● **TASK INSTRUCTIONS**:
Please copy every record below exactly, but leave the pictures out.

Page-level text extractions:
════════════════════

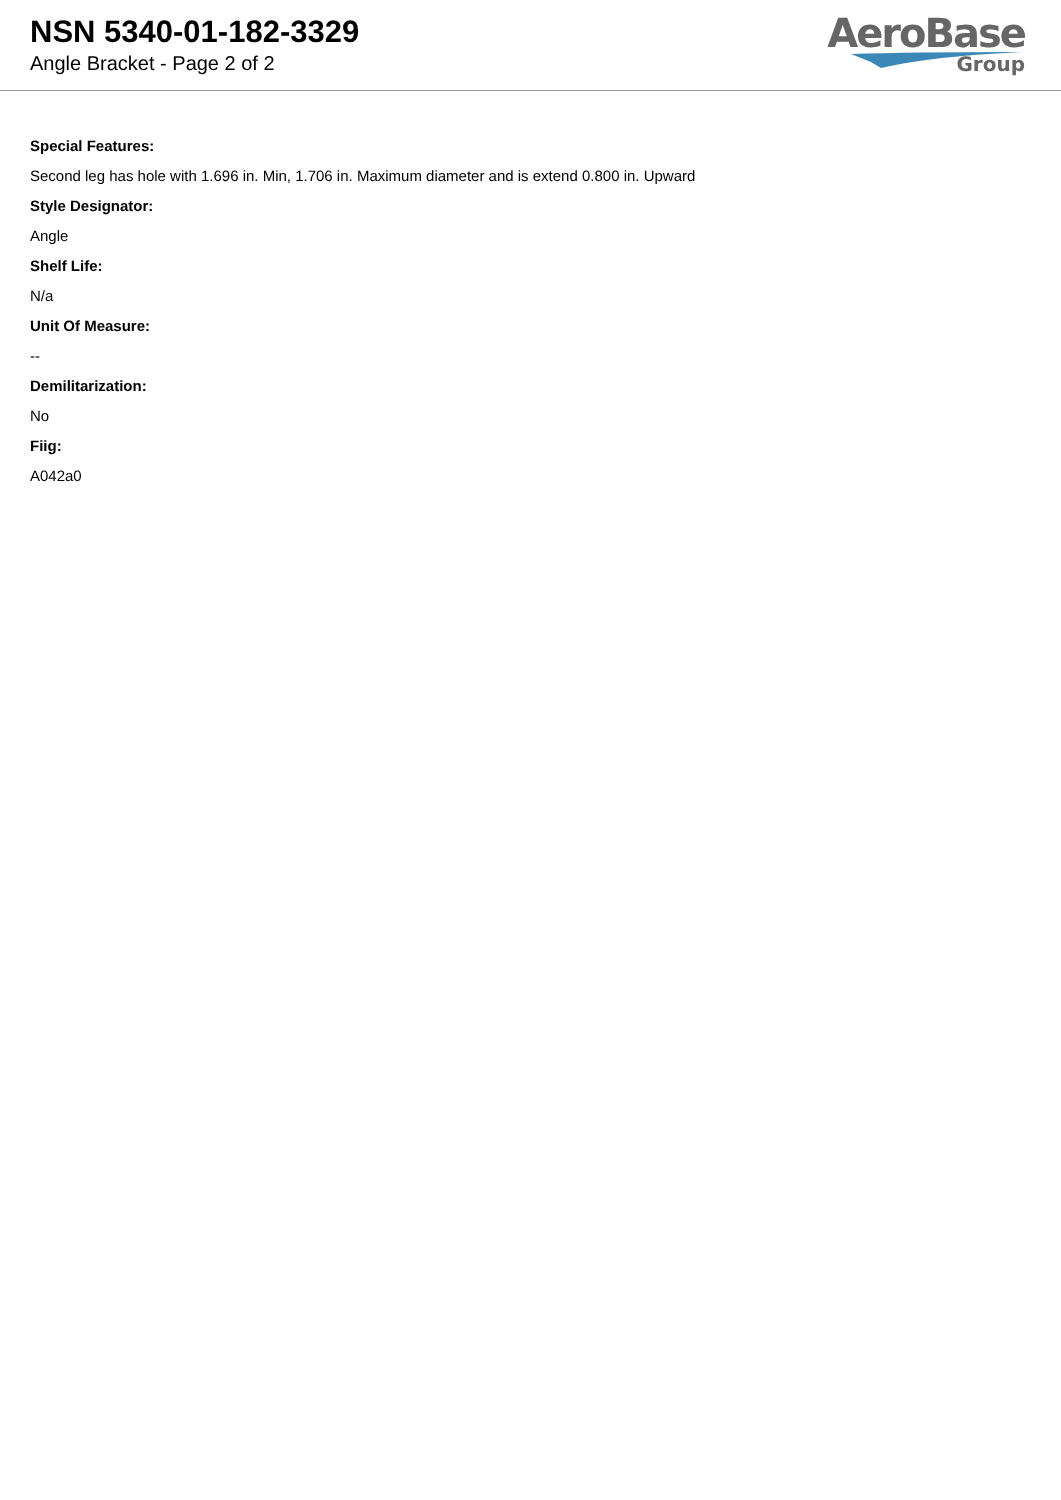NSN 5340-01-182-3329
Angle Bracket - Page 2 of 2
AeroBase
Group
Special Features:
Second leg has hole with 1.696 in. Min, 1.706 in. Maximum diameter and is extend 0.800 in. Upward
Style Designator:
Angle
Shelf Life:
N/a
Unit Of Measure:
--
Demilitarization:
No
Fiig:
A042a0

════════════════════

● **RESULT BELOW**:
NSN 5340-01-182-3329
Angle Bracket - Page 2 of 2
AeroBase
Group
Special Features:
Second leg has hole with 1.696 in. Min, 1.706 in. Maximum diameter and is extend 0.800 in. Upward
Style Designator:
Angle
Shelf Life:
N/a
Unit Of Measure:
--
Demilitarization:
No
Fiig:
A042a0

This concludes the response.